Every record below should be retyped exactly, and no picture should appear in the copy.

→ STUDY MATERIAL:
::::

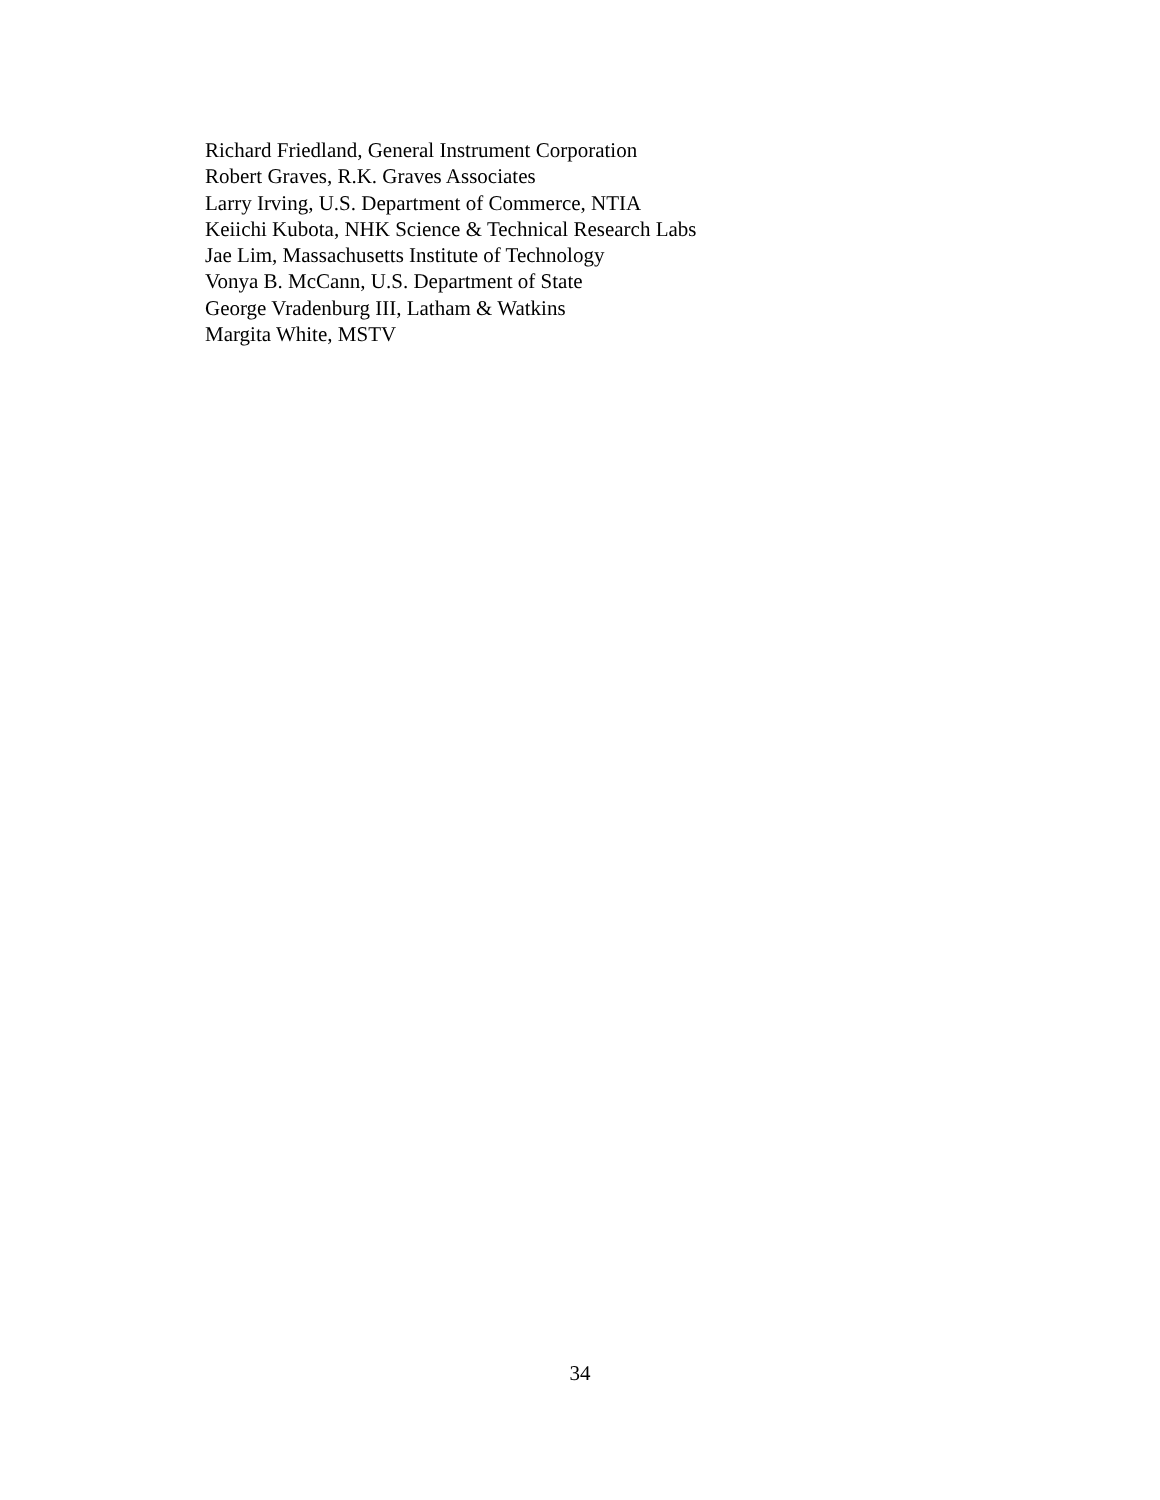Richard Friedland, General Instrument Corporation
Robert Graves, R.K. Graves Associates
Larry Irving, U.S. Department of Commerce, NTIA
Keiichi Kubota, NHK Science & Technical Research Labs
Jae Lim, Massachusetts Institute of Technology
Vonya B. McCann, U.S. Department of State
George Vradenburg III, Latham & Watkins
Margita White, MSTV
34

::::

→ WRITTEN ANSWER:
Richard Friedland, General Instrument Corporation
Robert Graves, R.K. Graves Associates
Larry Irving, U.S. Department of Commerce, NTIA
Keiichi Kubota, NHK Science & Technical Research Labs
Jae Lim, Massachusetts Institute of Technology
Vonya B. McCann, U.S. Department of State
George Vradenburg III, Latham & Watkins
Margita White, MSTV
34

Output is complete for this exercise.